- [Source passage]:
============
SebastJava commented 6 years ago

I have a similar problem of double steps in brightness up or down on my ASUS EeePC X101CH. As @wyatt8740 said, I think it's a problem of a conflict between mate-power-manager and ACPI's management. I did this simple TEST: open mate-system-monitor to TEMPORARILY stop mate-power-manager: brightness controls are now more precise !

FEATURE REQUEST: GUI "checkbox" or terminal command to simply switch-off mate-power-manager's handling of brightness keystrokes.

SebastJava commented 6 years ago

UPDATE for @orschiro, @wyatt8740, and others:

I think i found the perfect solution. It works on my ASUS EeePC and i guess it fits your computers too.

Just add this to your boot parameters: acpi_backlight=none You must TEST IT first, and then make it permanent. You must CAREFULLY follow these instructions: https://wiki.ubuntu.com/Kernel/KernelBootParameters That's for Ubuntu MATE or Linux Mint MATE; else, find the Kernel Boot Parameters instructions for your system.

You should get:

  1. Precise screen brightness control via keyboard.
  2. OSD still working.
  3. Brightness settings "remembered" from last session (after login screen at 100% brightness).

    Explanation:

    As we said before, it looks like there is a conflict between mate-power-manager and ACPI's backlight management. In this case you can deactivate acpi_backlight since mate-power-manager does that job.

P.S.: Of course, if you modified your mate-power-manager to disable the brightness keys on it, you will have to re-install it !!!

orschiro commented 6 years ago

@Sebastien-Bouchard thanks a lot for your research!

I guess your laptop as well as mine (X230) are mature enough to not need any additional kernel parameter to work well with Ubuntu MATE. Hence, adding a kernel parameter for me sounds like a workaround but the solution should come from changing Mate power manager as you had outlined above.

pizzadude commented 6 years ago

I didn't even notice I had this issue until @orschiro brought it up in ubuntu-mate.community. The "acpi_backlight=none" parameter solved the issue. Thanks!

wyatt8740 commented 6 years ago

acpi_backlight=none didn't work for me properly, IIRC. I would agree that an option called something like "Manage backlight brightness" would be ideal, even if it's something hidden that has to be done from dconf. A description of the setting would read something like:

"On some computers, the brightness keys create both keypress events and ACPI events, causing erratic behavior when pressing them. Setting this to false makes mate-power-manager leave adjusting brightness entirely up to the ACPI subsystem."
============
- [Recorded information]:
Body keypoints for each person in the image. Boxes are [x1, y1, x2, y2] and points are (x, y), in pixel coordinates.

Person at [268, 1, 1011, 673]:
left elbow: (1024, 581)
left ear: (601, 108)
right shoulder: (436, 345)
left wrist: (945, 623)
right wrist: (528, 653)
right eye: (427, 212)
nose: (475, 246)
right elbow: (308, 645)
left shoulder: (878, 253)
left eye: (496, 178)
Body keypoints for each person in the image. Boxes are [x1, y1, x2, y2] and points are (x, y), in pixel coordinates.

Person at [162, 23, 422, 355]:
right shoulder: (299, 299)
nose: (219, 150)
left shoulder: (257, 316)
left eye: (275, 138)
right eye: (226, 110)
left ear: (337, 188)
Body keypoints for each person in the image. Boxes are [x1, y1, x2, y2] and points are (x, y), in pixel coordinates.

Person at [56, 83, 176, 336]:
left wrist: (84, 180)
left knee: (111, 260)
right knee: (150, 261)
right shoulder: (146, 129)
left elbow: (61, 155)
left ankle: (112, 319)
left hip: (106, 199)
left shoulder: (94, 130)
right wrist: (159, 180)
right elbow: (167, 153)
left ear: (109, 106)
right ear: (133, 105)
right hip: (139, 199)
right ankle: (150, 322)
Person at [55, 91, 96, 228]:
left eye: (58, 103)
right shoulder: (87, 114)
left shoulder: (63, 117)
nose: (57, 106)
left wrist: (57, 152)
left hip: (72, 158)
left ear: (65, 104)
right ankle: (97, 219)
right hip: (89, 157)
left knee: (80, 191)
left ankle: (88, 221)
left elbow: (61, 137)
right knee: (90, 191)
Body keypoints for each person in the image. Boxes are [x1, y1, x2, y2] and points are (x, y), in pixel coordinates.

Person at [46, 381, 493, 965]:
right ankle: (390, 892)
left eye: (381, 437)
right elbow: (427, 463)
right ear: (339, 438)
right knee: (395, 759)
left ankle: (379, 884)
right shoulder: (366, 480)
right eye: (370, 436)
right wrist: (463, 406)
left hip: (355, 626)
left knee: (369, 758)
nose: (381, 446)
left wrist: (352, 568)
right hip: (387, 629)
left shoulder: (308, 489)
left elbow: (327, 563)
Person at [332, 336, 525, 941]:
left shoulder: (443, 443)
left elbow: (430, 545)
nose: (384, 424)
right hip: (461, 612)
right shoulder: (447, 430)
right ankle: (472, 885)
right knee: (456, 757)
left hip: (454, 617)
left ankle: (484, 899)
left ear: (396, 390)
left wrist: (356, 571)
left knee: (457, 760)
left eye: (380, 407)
============
- [Assignment]: Carry on the discussion about brightness keys stepping twice under mate-power-manager, picking up after its final comment.

- [Answer below]:
I would prefer this because I don't actually like the OSD, anyway, but I understand I am a minority opinion here.

wyatt8740 commented 6 years ago

Just an update - I had to patch and recompile mate-power-manager again after running an apt-get dist-upgrade in Debian Sid. The issue is still present here (in 1.18.0).

A way to prevent mate-power-manager from handling keyboard shortcuts would be great. This could be presented in a cleaner way to the end user by simply making the power manager keyboard shortcuts configurable at run-time, similar to how one can change keyboard shortcuts for volume, switching workspaces, etc. in mate-keybinding-properties. There, clearing the shortcuts (like pressing 'backspace' in the keybinding properties program) would disable mate-power-manager's control of brightness via keyboard shortcuts.

Alternately a checkbox or an option that can be accessed via dconf would be handy, too.

joakim-tjernlund commented 6 years ago

brightness buttons does not work at all for us. Booting into Plasma(KDE) works great though. Also, in KDE more buttons work: mic-mute, bluetooth and change screen pop up an icon too.

wyatt8740 commented 6 years ago

I am experiencing this same issue (again) on my PowerBook G4. Would love to have a way to disable mate-power-manager's control of LCD brightness altogether.

vincent-rg commented 4 years ago

Have a similar issue, like pressing brightness-up then brightness-down. Hardware values goes this way (with mate-power-manager --verbose): brighness-up: 618 -> 664 brightness-down: 592 -> 546 So, something external to mate-power-manager seems to change internal brightness value.

Setting "acpi_backlight=vendor" kernel parameter solved the issue. Now brightness goes by 5% steps correctly.